Lean-Ad, Low-Ink Diet
Theodore Lustig -- graphic arts online, 11/1/2004
If you're a regular reader of magazines serving the printing and allied industries, you may have noticed that they've gotten a lot thinner over the past two years. This unwanted weight loss is the result of the serious decline in advertising pages among not only printing publications, but virtually the entire magazine industry.
After a relatively good advertising year in 2000, the downturn in the national economy that began after September 11, 2001, saw ad revenues in all media begin a drastic decline that continued through 2002 and 2003. Although revenues across the advertising spectrum had begun to improve appreciably this year, an article appeared in The New York Times headlined "Ad Recovery Doesn't Extend To Magazines." The story pointed out that although advertising overall went up 6.1% in 2003, advertising pages—which had nose-dived 21% in 2001 and 2002—were flat in 2003 and had again declined 2.3% in the first quarter of 2004.
Print Media ChallengedMagazine advertising historically lags behind in economic turnarounds because advertisers delay media buys until assured the turnaround has "legs." However, now disturbing is the increased competition to print from other media. Compared to 2003, in the first seven months of 2004 advertising on the Internet rose by 20%, cable TV by 14%, syndicated TV by 13%, radio by 7% and newspapers by 6.5%.
Bringing up the rear, magazine advertising was up 5%, but not across the board, with gains occurring in less than half the 12 major ad categories tracked by the Publishers Information Bureau. But, says Rita Conrad, director of corporate communications for Flint Ink, "The top magazines in their categories seem to be holding their own against the smaller publications. If 80% of ad dollars are cut, the remaining 20% goes to the top magazines." As examples, she cites category leaders Golf Digest and In Style as magazines that fared somewhat better than smaller competitors.

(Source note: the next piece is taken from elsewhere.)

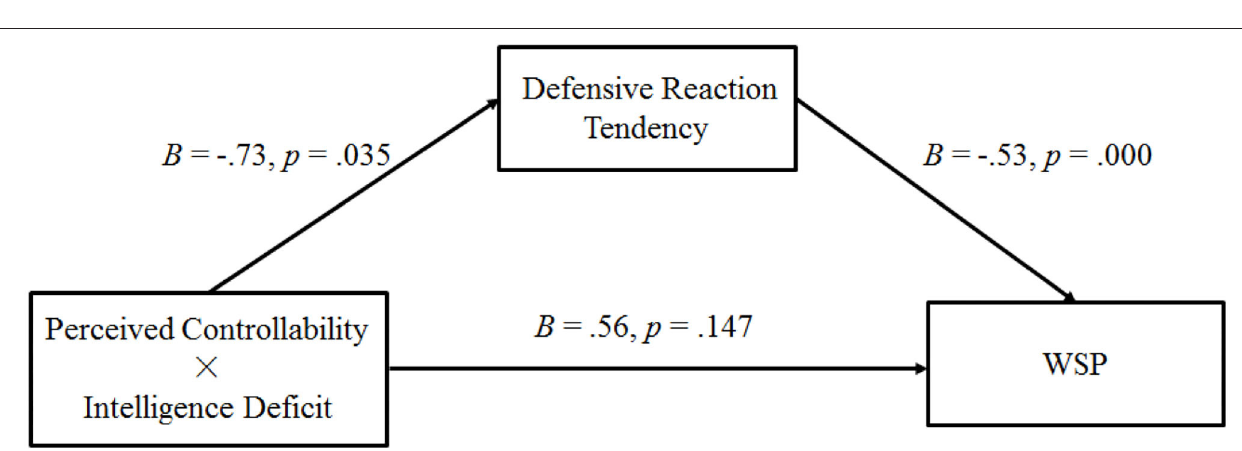
FIGURE 2 | Results of Experiment 1: willingness to purchase self-improvement products (WSP) as a function of intelligence deficit and perceived controllability.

Taking the brunt of advertising page losses were magazines serving industries which themselves are not doing well, among which falls those serving printing and allied industries. The hard times besetting this segment were brought home in September, when Cygnus Publishing suspended publication of four regional magazines—Southern Graphics, Printing Journal, Print & Graphics and Printing Views.
More than One OutletObviously, any loss in ad pages affects the bottom line of magazine publishers. It also affects how their publications are edited. Because publishers seek an optimum ratio of 60% to 70% ads to 30% to 40% editorial, fewer ad pages cut sharply into both the number and length of articles that can be published. Aware that readers need essential information about their respective industries, magazines such as this one seek other, non-print ways to augment and supplement their editorial content, such as electronic newsletters (like Graphic Arts Monthly's e-GAM) and Web sites (see www.gammag.com).

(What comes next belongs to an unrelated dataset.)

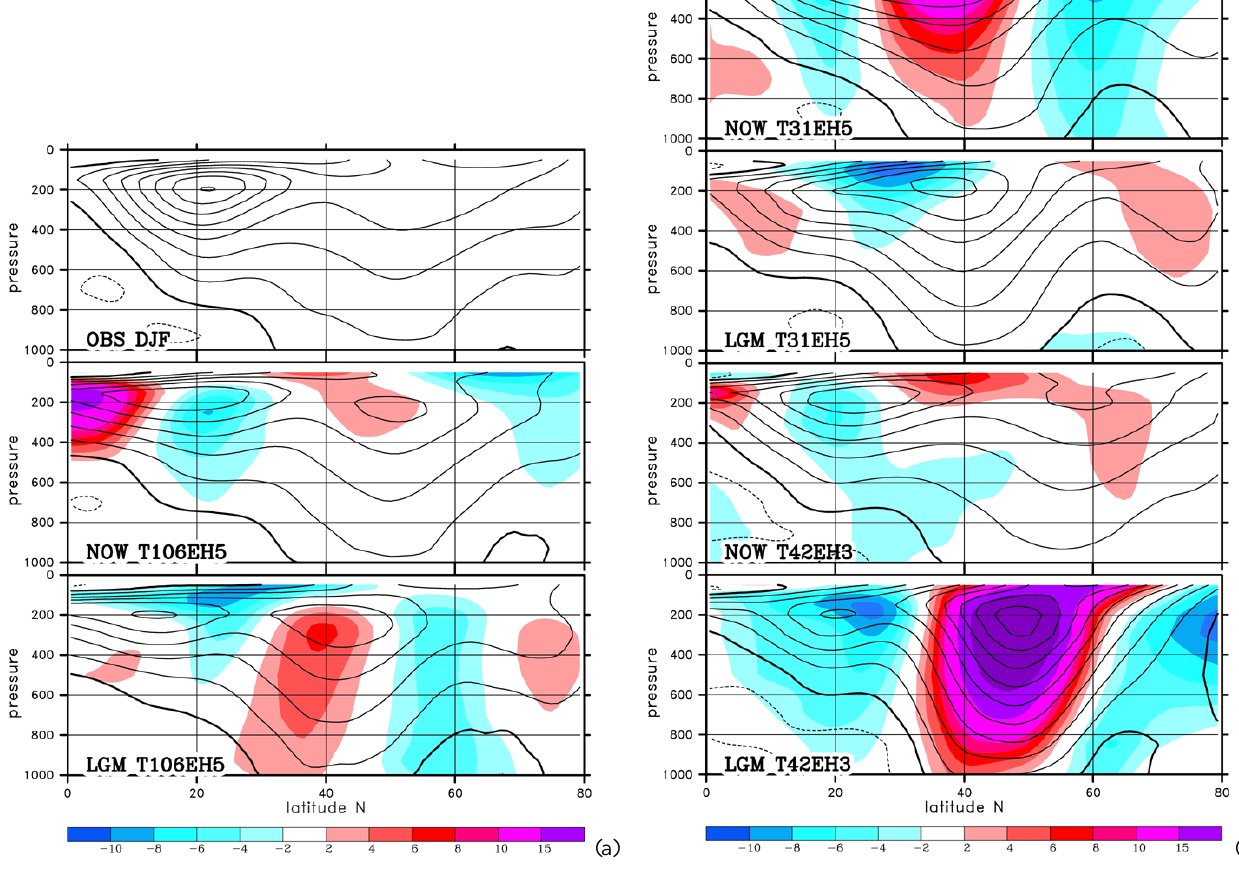
Fig. 4. Latitude-height cross-section of the zonal wind for winter (DJF) averaged between 30 ◦ W and 10 ◦ E. In the panels for the present (NOW) the differences to the observation are overlaid in colours, i.e. the model error, and in the panels for the LGM simulation the difference to NOW are overlaid in colours. Contours every 5ms − 1 , heavy line for the 0-zonal wind contour and dashes for negative values. Red colours for increases by more than 2ms − 1 and blue colours for decreases by more than 2ms − 1 . (a) Analysis (OBS) and T106EH5 simulation. (b) T31EH5 and T42EH3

Equally affected economically are vendors supporting the publishing chain. Printers have been curtailing operations to accommodate magazines' reduced content, shorter runs, consolidations and closures. Fewer pages mean less paper and, subsequently, the consumption of publication printing inks (heatset offset and publication gravure) has dropped significantly.
Customer SupportAs a countermeasure, publication ink manufacturers have taken an aggressive posture to support their customers. Says Mark Levin, Sun Chemical's vice president for North American publication inks, "Although ads may never regain historic levels, we believe in the future of print media and the values they deliver. We work closely with printers to help them find ways to contend with competitive new media by increasing their quality, efficiency and productivity. We also support an educational program that shows the multidimensional benefits of print simply not available from other media."

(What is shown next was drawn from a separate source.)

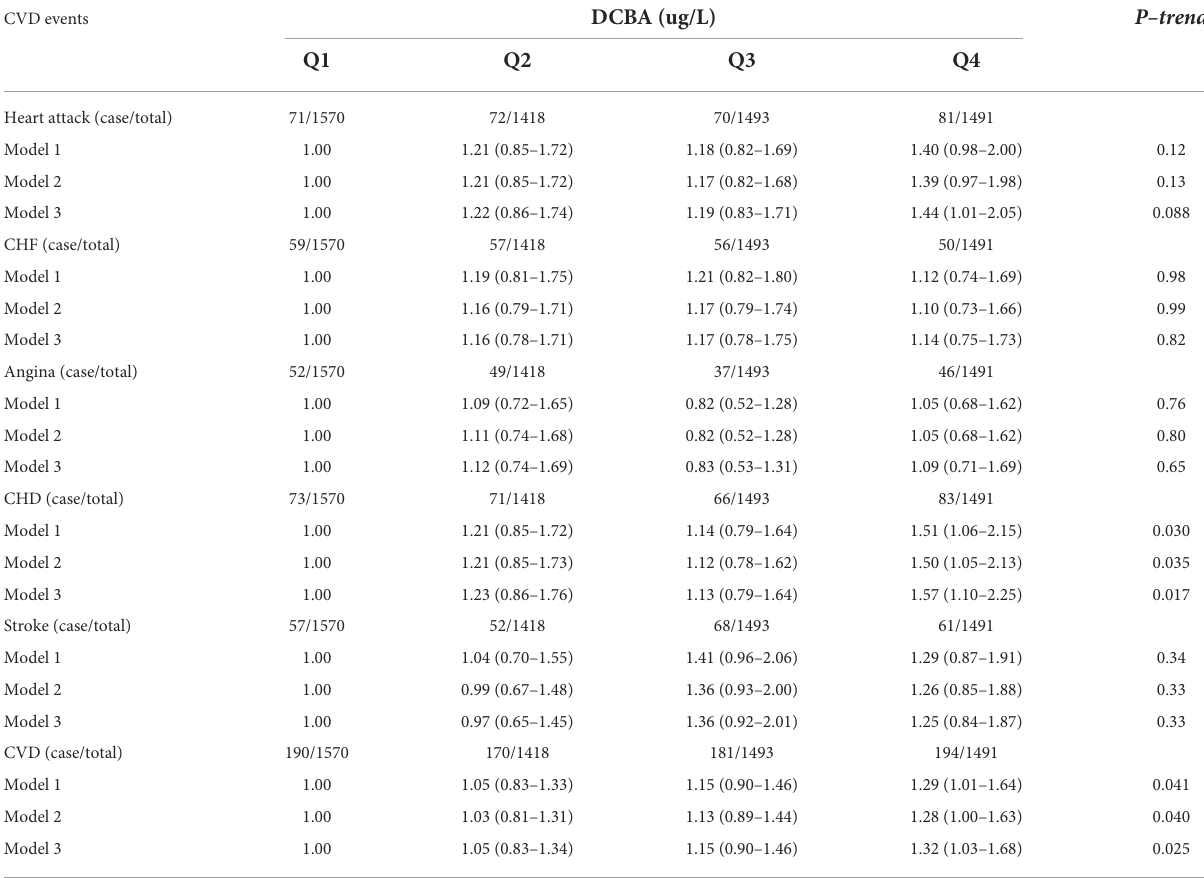
TABLE 4 Associations of urinary DCBA with total and specific CVD in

Both Conrad and Levin also note that publication inks are used extensively in other, less-affected types of advertising, such as catalogs, direct mail, newspaper and magazine inserts, and displays. However, Conrad says that even in these markets, ink usage can take a hit. She cited a case where the elimination of a simple background tint on one advertiser's inserts reduced ink consumption by more than six million pounds over a single year.
As the economy improves, magazine advertising will return, but probably at reduced levels. Hopefully, the industry will regain its necessary place in the overall media mix.